南京事件 増補版』(秦郁彦中公新書)の加筆部分にはけっこうゴシップ的なネタも載っている。いくつか例を挙げてみよう。

 高校の日本史教科書としては定評のある山川出版本で、執筆者が伊藤隆(東大名誉教授)から弟子の加藤陽子(東大准教授)へ交代したさい、大幅な書きかえが行なわれた。二〇〇三年度から使用された『詳説日本史』であるが、前任者が「日本軍は非戦闘員をふくむ多数の中国人を殺害し」と一行ですませていたのを、加藤は分量を三倍近くふくらませ、「日本軍は南京市内で略奪・暴行をくり返したうえ、多数の中国人一般住民(婦女子をふくむ)および捕虜を殺害した(南京事件)。犠牲者数については、数万人〜四〇万人に及ぶ説がある」と書き直した。
 執筆者はここ数十年、内外の論客が血相を変えて叩きあっている論争の経過に無関心だったのであろうが、それにしても出所不明の「四〇万」にはおどろかされた。(…)
(298-299頁)

21世紀に執筆された教科書に「四〇万」という数字を諸説の一つとして紹介する必要があるか*1と問われたら、私も「その必要はない」と考えるが、この数字の「出所」は産經新聞に掲載された「蒋介石秘録」じゃないの? もちろん執筆者に聞かないことにはなにを念頭においていたかはわからないものの、他にも四〇万とか四三万という数字を挙げたソース自体は存在しているわけで、「出所不明」ってことはないでしょう。
それから「分量を三倍近くふくらませ」というとたいへんな変化のようだが、元々は「一行ですませていた」ことを考えれば三倍になっても記述の絶対量としてはわずかであるわけで、「ふくらませ」と言うほどのことだろうか?(この一文、追記)

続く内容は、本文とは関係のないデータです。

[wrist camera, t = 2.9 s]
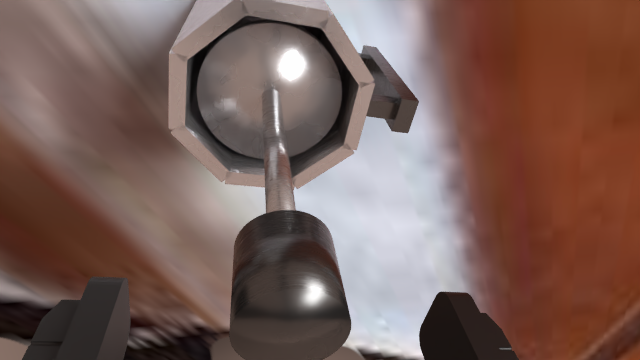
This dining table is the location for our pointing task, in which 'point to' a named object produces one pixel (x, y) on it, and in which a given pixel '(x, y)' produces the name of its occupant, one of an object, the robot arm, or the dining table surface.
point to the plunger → (278, 188)
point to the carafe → (354, 68)
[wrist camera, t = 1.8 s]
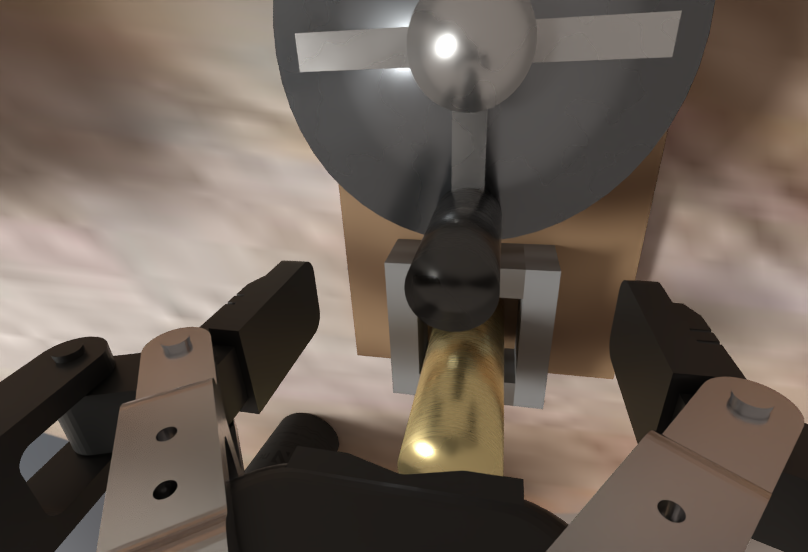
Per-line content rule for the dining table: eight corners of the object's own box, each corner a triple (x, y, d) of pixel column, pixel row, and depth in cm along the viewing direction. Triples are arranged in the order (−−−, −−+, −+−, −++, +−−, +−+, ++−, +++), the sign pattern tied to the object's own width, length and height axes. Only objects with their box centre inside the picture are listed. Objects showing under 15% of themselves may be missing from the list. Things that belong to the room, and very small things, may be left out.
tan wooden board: (314, -111, 18) (269, -148, 15) (722, -163, 15) (785, -224, 12) (362, 345, 29) (342, 386, 25) (609, 368, 26) (625, 418, 22)
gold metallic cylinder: (439, 277, 24) (394, 429, 15) (506, 281, 23) (506, 443, 14) (439, 332, 26) (399, 501, 16) (502, 337, 25) (500, 517, 15)
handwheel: (260, -191, 14) (45, -400, 8) (758, -276, 11) (1108, -724, 5) (318, 228, 21) (230, 314, 14) (644, 240, 18) (726, 353, 11)
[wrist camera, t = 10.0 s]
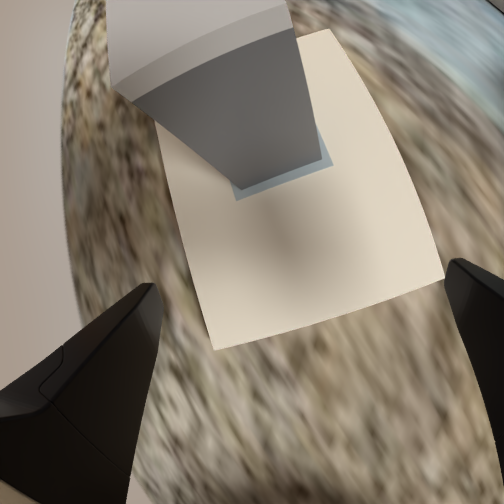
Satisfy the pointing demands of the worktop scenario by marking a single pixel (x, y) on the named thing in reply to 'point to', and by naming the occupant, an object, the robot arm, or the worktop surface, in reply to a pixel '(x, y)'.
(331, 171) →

公平のために述べておくと、犠牲者数を過少評価しようとする勢力への批判的な記述ももちろんある。例えば偕行社の『南京戦史』および資料集について。279頁に「編集委員など関係者(中略)のなかには、他部隊はともかく出身部隊の不名誉な記録は排除しようと画策した人もいたやに聞くが」とあるのに加えて、290-291頁にはこんな記述もある。

 なお南京戦に参加した師団のうち、第六師団だけは偕行社版の『南京戦史』に不法殺害を思わせる手記、日記の類いが(中略)登載されていないので、連隊会は第六師団を担当した編集委員の努力に感謝したという話が伝わっている。

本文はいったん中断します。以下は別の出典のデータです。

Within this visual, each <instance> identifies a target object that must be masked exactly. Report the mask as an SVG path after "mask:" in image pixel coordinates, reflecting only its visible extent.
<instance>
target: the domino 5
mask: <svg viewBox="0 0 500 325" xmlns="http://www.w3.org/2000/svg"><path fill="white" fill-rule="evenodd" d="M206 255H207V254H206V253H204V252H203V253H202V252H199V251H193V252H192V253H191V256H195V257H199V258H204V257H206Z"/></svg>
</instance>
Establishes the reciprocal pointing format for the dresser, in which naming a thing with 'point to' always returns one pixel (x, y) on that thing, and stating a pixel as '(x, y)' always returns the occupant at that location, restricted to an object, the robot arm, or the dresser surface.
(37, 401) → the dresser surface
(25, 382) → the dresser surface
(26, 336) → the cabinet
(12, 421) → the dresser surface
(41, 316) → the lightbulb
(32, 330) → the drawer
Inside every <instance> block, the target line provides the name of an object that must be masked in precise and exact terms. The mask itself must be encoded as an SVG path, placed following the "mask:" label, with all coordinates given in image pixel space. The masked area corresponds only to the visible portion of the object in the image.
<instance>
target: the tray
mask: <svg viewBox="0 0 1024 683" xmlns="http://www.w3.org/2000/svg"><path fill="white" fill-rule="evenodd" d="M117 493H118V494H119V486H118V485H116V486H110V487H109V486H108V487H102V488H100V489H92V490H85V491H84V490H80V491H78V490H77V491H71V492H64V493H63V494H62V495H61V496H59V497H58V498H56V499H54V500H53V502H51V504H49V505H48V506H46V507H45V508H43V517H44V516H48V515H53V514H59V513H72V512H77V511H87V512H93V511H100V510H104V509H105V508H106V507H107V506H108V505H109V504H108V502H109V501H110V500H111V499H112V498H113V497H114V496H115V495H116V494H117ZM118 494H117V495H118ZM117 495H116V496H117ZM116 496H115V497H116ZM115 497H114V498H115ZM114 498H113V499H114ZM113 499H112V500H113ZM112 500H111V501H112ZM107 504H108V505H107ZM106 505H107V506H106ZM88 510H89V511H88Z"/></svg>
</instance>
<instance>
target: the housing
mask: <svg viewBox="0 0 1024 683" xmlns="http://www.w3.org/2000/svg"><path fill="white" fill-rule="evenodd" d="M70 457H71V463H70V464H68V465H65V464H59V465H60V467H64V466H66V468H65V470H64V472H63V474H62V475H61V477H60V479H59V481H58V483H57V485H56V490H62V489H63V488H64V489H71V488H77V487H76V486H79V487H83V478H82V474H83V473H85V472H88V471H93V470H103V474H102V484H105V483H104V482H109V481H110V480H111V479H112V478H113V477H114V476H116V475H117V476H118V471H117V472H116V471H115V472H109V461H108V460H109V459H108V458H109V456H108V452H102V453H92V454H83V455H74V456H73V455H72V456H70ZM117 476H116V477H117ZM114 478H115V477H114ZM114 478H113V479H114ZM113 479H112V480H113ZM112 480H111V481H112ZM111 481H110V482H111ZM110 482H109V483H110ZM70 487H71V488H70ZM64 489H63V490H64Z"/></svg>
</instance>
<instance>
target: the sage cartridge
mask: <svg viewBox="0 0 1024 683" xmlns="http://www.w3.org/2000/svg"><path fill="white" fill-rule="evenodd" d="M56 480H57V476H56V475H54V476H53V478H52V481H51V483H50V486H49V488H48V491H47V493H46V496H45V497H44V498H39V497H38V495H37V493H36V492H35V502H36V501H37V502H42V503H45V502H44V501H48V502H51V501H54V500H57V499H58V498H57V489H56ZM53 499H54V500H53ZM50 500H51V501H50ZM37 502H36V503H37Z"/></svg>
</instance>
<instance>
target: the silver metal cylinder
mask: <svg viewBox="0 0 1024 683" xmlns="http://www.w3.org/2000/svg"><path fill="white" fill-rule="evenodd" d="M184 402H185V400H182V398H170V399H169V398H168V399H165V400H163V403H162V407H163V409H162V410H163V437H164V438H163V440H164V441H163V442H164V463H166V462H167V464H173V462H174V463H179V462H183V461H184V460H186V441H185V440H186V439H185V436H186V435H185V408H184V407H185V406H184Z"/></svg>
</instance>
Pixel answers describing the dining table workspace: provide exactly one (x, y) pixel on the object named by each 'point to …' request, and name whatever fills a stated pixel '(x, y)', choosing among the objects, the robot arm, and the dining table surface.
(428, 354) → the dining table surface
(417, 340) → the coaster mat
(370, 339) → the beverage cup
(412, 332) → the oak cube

いずれもソースがハッキリしないので秦氏の個人的な見聞を信用するという前提でしか“使えない”はなしではあるわけだが、南京戦に参加した部隊のうち唯一師団長を刑死させた第6師団関係者が「シロ」の証明に躍起になったというのは十分あり得ることではある。岡村寧次が第6師団について書き残したことから判断しても、この師団だけが特別にお行儀の良い師団であったはずはないからである。

*1:この数字は後に削除されたとのこと。私は未確認。